The first day of the program was led by Marcia Levy who, I have to note, has some of the best ice-breaking skills for a new group of students I have ever seen, giving everyone a chance to become acquainted to each other. The day revolved around interview skills and understanding the types of questions to ask to gain information from a client, continuing the interactive nature of the course with breakout groups completing mock interviews.
The second day had a visiting faculty member, Olivia Bushell from Skadden’s London Office, who educated the students on trauma informed lawyering. This day in particular was very informative as it went through the psychology and physiology of trauma and how to best manage it when interviewing and working with traumatized clients. The lessons not only focused on trauma in clients but also self-care for lawyers when they themselves deal with the trauma in their lines of work, providing them skills to deal with secondary trauma. These trauma informed skills especially I believe are invaluable for the students in dealing with conflict based cases and I am grateful for having the chance to learn about them myself. I wanted to share one video in particular from the lessons that I thought was very informative: Trauma and the Brain
The rest of the week’s focus was a more interactive and hands on lessons in connection to a hypothetical case the students would be having mock trials for on the last day of the week. The facts of the trial revolved around a bank robbery with a co-conspirator coming forward, alibis, and a traumatized bank teller. The interview and trauma informed lawyering skills the students learned earlier in the week were able to be utilized in played out scenarios. Other lessons revolved around developing case theories, direct and cross examination skills, and ability to tell a story in the courtroom. One practice hypo was arguing similarities between pieces of art in museum acquisitions, with sides arguing for and against (a hypothetical I greatly appreciated having art history background) and a "story telling" example given with the viewing of this great clip from Boston Legal, though highly dramatized, still valuable as an example - James Spader in Boston Legal - "Piece of Pie". All of these lessons started with a presentation and discussion followed by breakout groups, led by individual faculty, for the students to practice and ingrain the skills they just learned. The interactive nature of the program was great to see as the students were all engaged and had the opportunity to learn from each other in seeing what strategies worked and did not in certain scenarios.
The week’s hypotheticals and scenarios revolved around the previously mentioned bank robbery scenario and extra facts were given to the students for mock trials on the Friday. On Thursday the students were randomly selected into 16 groups/teams of two, half being prosecutors and half defense, and they were given time to prepare their arguments and witnesses (which the students played themselves). On Friday the teams entered the court room, led by our faculty as the esteemed judges, and had the opportunity to put all the skills they acquired over the past week to the test.

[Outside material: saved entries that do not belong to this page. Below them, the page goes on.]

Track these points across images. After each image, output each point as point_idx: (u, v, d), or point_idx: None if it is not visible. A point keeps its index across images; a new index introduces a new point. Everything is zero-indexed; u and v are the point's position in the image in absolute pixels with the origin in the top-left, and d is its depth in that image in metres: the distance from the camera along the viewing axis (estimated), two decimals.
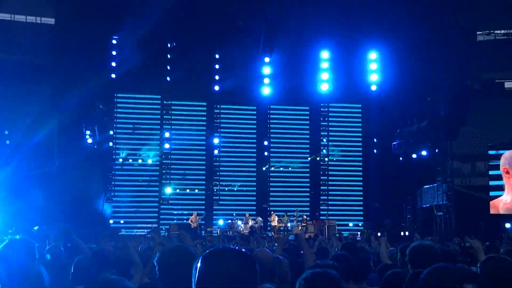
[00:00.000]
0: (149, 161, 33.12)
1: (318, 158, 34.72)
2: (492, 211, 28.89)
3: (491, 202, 29.15)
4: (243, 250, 2.85)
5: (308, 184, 34.50)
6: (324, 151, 35.12)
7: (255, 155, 34.30)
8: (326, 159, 35.06)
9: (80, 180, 29.65)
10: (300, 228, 29.27)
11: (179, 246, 4.57)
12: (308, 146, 34.84)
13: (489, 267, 3.96)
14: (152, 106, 33.52)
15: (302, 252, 8.17)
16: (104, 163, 32.28)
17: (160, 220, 32.43)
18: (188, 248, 4.57)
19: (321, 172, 34.81)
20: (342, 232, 26.29)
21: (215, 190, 33.69)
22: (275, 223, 31.27)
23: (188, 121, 33.74)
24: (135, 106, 33.26)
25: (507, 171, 28.38)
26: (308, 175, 34.70)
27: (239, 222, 30.78)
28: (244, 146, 34.23)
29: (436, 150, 31.19)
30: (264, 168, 34.17)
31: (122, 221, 31.72)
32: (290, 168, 34.25)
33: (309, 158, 34.64)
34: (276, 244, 12.43)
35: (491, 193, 29.44)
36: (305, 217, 31.35)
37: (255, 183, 34.11)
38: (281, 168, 34.23)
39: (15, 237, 4.93)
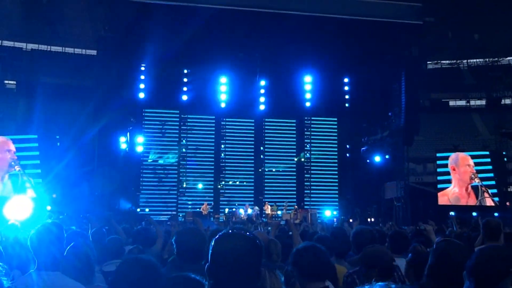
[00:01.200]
0: (170, 162, 32.68)
1: (302, 159, 34.31)
2: (440, 201, 28.65)
3: (439, 193, 28.98)
4: (249, 233, 2.73)
5: (295, 181, 34.15)
6: (308, 154, 34.71)
7: (253, 158, 33.93)
8: (309, 161, 34.64)
9: (115, 177, 28.77)
10: (291, 216, 28.66)
11: (192, 228, 4.54)
12: (294, 150, 34.44)
13: (442, 247, 3.82)
14: (172, 119, 33.12)
15: (290, 233, 8.11)
16: (134, 164, 31.78)
17: (178, 209, 32.07)
18: (199, 229, 4.54)
19: (305, 172, 34.49)
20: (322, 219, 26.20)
21: (221, 185, 33.39)
22: (268, 211, 30.82)
23: (201, 130, 33.36)
24: (159, 119, 32.90)
25: (454, 168, 28.58)
26: (294, 173, 34.31)
27: (241, 210, 30.25)
28: (244, 151, 33.76)
29: (395, 155, 30.84)
30: (260, 170, 33.76)
31: (147, 210, 31.23)
32: (280, 169, 33.83)
33: (295, 160, 34.28)
34: (269, 228, 12.15)
35: (439, 186, 29.39)
36: (296, 207, 30.73)
37: (253, 180, 33.80)
38: (274, 170, 33.76)
39: (48, 221, 4.64)
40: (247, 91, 31.86)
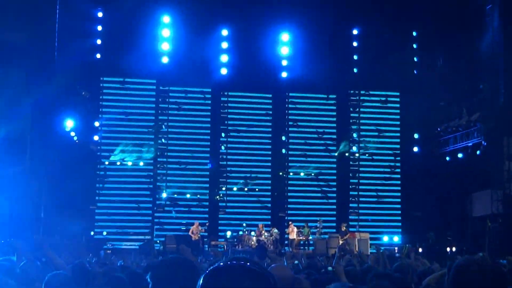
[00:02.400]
0: (141, 162, 33.16)
1: (346, 154, 34.52)
2: None
3: None
4: (257, 266, 2.91)
5: (335, 189, 34.34)
6: (354, 148, 34.80)
7: (270, 152, 34.17)
8: (356, 158, 35.05)
9: (57, 182, 29.28)
10: (340, 241, 28.96)
11: (176, 257, 4.67)
12: (334, 142, 34.70)
13: None
14: (145, 92, 33.60)
15: (330, 268, 8.35)
16: (87, 162, 31.88)
17: (154, 231, 32.33)
18: (187, 259, 4.73)
19: (351, 174, 34.66)
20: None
21: (221, 194, 33.53)
22: (293, 235, 30.96)
23: (189, 110, 33.66)
24: (125, 93, 33.13)
25: None
26: (334, 177, 34.45)
27: (252, 234, 30.54)
28: (257, 142, 34.22)
29: (490, 150, 30.10)
30: (281, 173, 34.24)
31: (105, 233, 31.66)
32: (312, 172, 34.24)
33: (335, 155, 34.45)
34: (296, 261, 12.61)
35: None
36: (345, 228, 30.73)
37: (270, 188, 34.02)
38: (303, 174, 34.25)
39: None
40: (261, 49, 32.91)
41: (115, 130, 33.07)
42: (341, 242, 28.54)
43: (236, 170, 33.88)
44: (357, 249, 27.15)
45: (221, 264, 2.89)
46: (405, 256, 19.20)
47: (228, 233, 31.59)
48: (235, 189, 33.64)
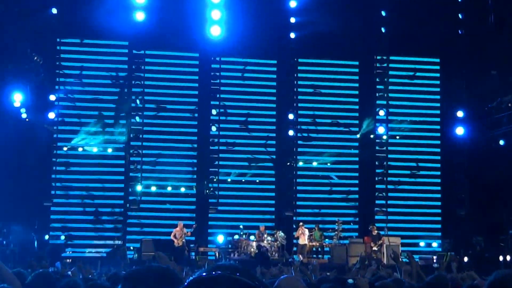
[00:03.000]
0: (110, 148, 32.76)
1: (371, 136, 33.97)
2: None
3: None
4: (249, 277, 2.93)
5: (357, 182, 33.76)
6: (382, 128, 33.98)
7: (274, 134, 33.74)
8: (384, 141, 34.34)
9: (1, 172, 28.99)
10: (375, 248, 28.83)
11: (155, 267, 4.55)
12: (356, 122, 34.06)
13: None
14: (115, 58, 33.28)
15: (351, 281, 8.85)
16: (40, 146, 31.60)
17: (127, 235, 31.98)
18: (169, 269, 4.53)
19: (377, 162, 34.10)
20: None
21: (211, 188, 33.11)
22: (304, 240, 30.36)
23: (171, 81, 33.39)
24: (88, 58, 32.74)
25: None
26: (356, 166, 33.90)
27: (251, 238, 30.19)
28: (257, 121, 33.66)
29: None
30: (289, 163, 33.80)
31: (63, 237, 31.45)
32: (328, 160, 33.59)
33: (357, 137, 33.97)
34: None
35: None
36: (375, 231, 30.33)
37: (273, 179, 33.67)
38: (315, 163, 33.64)
39: None
40: (265, 7, 32.45)
41: (76, 106, 32.56)
42: (375, 249, 28.68)
43: (230, 158, 33.49)
44: (385, 258, 28.11)
45: (203, 274, 2.90)
46: (445, 267, 19.61)
47: (221, 238, 31.24)
48: (229, 180, 33.23)
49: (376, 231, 29.99)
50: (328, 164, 33.62)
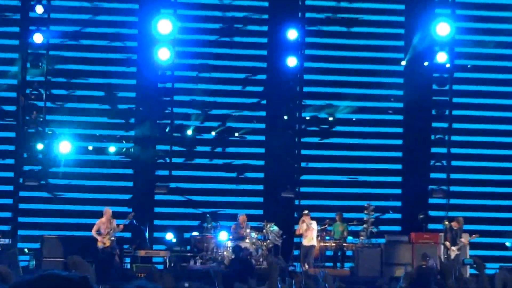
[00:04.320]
0: None
1: (426, 64, 29.98)
2: None
3: None
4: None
5: (401, 142, 30.49)
6: (444, 55, 28.84)
7: (265, 76, 30.40)
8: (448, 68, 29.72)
9: None
10: (453, 254, 26.31)
11: (47, 275, 4.18)
12: (402, 56, 30.15)
13: None
14: None
15: None
16: None
17: (18, 229, 28.79)
18: (84, 277, 4.18)
19: (434, 112, 30.40)
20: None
21: (160, 153, 29.79)
22: (311, 239, 26.43)
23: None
24: None
25: None
26: (400, 117, 30.66)
27: (223, 235, 26.81)
28: (241, 55, 30.83)
29: None
30: (286, 116, 31.06)
31: None
32: (354, 116, 30.47)
33: (402, 64, 30.09)
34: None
35: None
36: (458, 224, 26.83)
37: (263, 137, 30.45)
38: (331, 118, 30.47)
39: None
40: None
41: None
42: (453, 255, 25.51)
43: (191, 102, 29.59)
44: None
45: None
46: None
47: (169, 235, 27.81)
48: (189, 132, 29.07)
49: (458, 224, 26.13)
50: (353, 120, 29.89)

I was able to view a few of the trials and was extremely impressed with the students ability to utilize skills learned and their dedication to their teams. Some of the acting skills, when they were playing the part of witnesses, were those meant for Hollywood and many of the lawyers did not hold back in playing their parts as defenders and prosecutors - arguments, objections, and all. One of the trials was led by Judge Brooks over Zoom and the students in that case were given the opportunity to show their trials skills in front of a real judge who played the part as only a judge with decades of experience could. They received feedback from the faculty followed by the juries, made up of other students who had their trials at a separate time, making their decisions. Overall the trials were a great end to the week and was great to see the lessons come to fruition in a fantastic show of skill and practice.
Here are a links to CEELI’s LinkedIn posts about the program that include more pictures:
Overall the first week was a great success and the students and myself definitely learned a lot from the amazing faculty. I hope they had a great weekend as well and were able to sight see in the beautiful city of Prague.